In view of their pan-European nature the impact of the UPC’s decisions are likely to be very powerful. By raising patent disputes to a European level, and adjudicating on issues such as infringement and validity, as well as damages and injunctions, for several states simultaneously, the stakes are raised for both parties: the patentee will run the risk of centralised revocation of all patent rights across the EU, while the defendant will run the risk of increased damages or an injunction based on multi-jurisdictional infringement.
The UPC will have a wide palette of powers. It can revoke the patent entirely or partially, or can issue an injunction or award damages against an infringer. The UPC will also be able to issue preliminary injunctions ex parte, in given circumstances. It will be able to make orders concerning the obtaining of evidence including by seizure.
In running a case the court will exercise its powers of case management and will be able to modify the procedures accordingly.
Orders by the UPC will be directly enforceable in each participating EU state, with enforcement occurring on the same terms as if it had been made by the relevant national court. The UPC will effectively act like a national court in each participating state.

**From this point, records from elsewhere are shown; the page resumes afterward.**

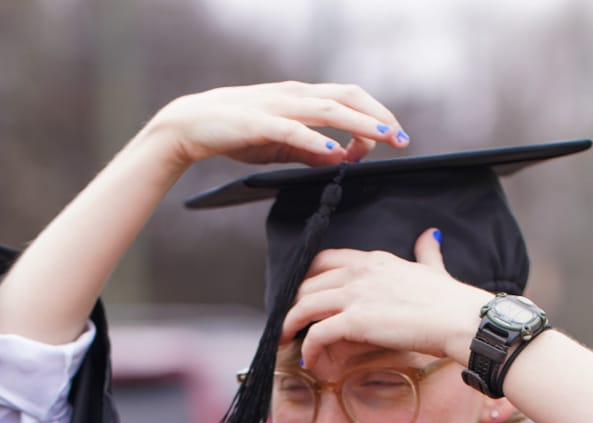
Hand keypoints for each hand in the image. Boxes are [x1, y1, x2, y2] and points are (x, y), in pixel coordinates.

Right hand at [140, 81, 408, 171]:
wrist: (190, 124)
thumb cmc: (236, 132)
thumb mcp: (280, 143)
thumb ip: (310, 150)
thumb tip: (341, 157)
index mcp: (301, 97)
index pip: (348, 99)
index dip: (374, 116)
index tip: (391, 139)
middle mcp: (294, 95)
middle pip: (346, 97)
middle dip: (378, 116)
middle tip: (402, 138)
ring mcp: (277, 106)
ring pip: (327, 109)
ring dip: (359, 123)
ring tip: (383, 138)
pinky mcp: (257, 122)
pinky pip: (291, 129)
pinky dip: (314, 137)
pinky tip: (333, 148)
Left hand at [280, 229, 486, 373]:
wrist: (458, 319)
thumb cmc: (449, 299)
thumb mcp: (433, 267)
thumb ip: (426, 251)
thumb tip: (430, 235)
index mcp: (374, 260)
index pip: (325, 260)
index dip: (307, 277)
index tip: (301, 294)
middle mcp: (359, 273)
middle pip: (308, 283)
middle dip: (293, 302)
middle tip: (290, 321)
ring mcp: (355, 295)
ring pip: (304, 305)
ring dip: (289, 324)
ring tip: (285, 340)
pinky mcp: (355, 322)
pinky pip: (317, 333)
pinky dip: (308, 349)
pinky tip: (308, 360)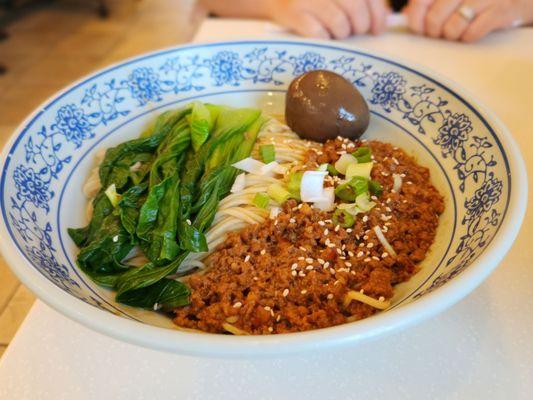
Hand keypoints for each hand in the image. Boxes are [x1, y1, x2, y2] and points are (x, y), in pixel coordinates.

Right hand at [266, 0, 389, 38]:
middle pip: (356, 8)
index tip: (377, 30)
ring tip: (337, 32)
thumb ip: (362, 3)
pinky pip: (319, 33)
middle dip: (360, 26)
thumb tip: (382, 23)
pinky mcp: (294, 12)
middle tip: (356, 32)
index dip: (377, 15)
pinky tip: (322, 34)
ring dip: (342, 33)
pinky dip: (324, 38)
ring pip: (339, 24)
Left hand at [405, 0, 532, 41]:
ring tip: (458, 31)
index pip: (421, 1)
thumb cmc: (476, 1)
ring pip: (452, 28)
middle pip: (435, 18)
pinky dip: (468, 37)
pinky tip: (472, 32)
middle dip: (434, 32)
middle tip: (441, 33)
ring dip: (452, 36)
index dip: (416, 19)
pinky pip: (471, 33)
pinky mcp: (499, 10)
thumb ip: (428, 4)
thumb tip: (405, 17)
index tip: (419, 28)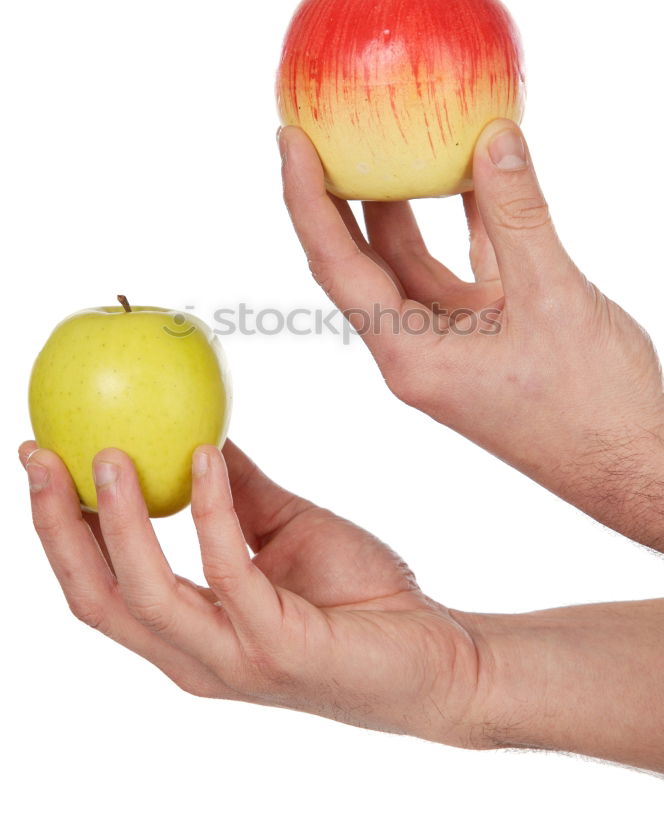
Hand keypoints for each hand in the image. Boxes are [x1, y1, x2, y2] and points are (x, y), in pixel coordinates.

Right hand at [17, 439, 483, 745]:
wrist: (437, 649)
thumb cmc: (360, 597)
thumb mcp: (287, 529)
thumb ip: (238, 495)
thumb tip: (200, 434)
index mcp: (188, 629)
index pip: (97, 584)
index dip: (57, 527)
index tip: (40, 458)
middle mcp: (194, 654)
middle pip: (95, 596)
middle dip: (55, 526)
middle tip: (39, 454)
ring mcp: (233, 658)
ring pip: (144, 593)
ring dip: (118, 519)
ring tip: (108, 452)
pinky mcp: (279, 648)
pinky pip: (229, 571)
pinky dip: (209, 510)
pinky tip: (210, 455)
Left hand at [279, 121, 663, 549]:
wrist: (638, 468)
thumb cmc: (596, 409)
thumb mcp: (555, 300)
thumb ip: (519, 215)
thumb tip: (493, 137)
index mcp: (412, 356)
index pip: (337, 265)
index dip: (306, 200)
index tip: (290, 139)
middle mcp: (418, 351)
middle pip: (358, 261)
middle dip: (333, 196)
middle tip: (317, 130)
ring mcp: (452, 345)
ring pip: (409, 262)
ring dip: (400, 204)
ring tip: (386, 140)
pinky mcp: (488, 338)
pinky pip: (459, 268)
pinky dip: (463, 223)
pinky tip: (470, 178)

We shall have to see how the UPC divisions apply their powers. At the moment we don’t know, for example, what will be the new court’s propensity to allow injunctions (which varies widely among national courts) or how it will apply the rules for determination of damages or, indeed, how it will decide in areas where national courts current have differing approaches on substantive issues. However, it is clear that the powers given to the UPC are potentially very considerable, not least because of the pan-European nature of its decisions.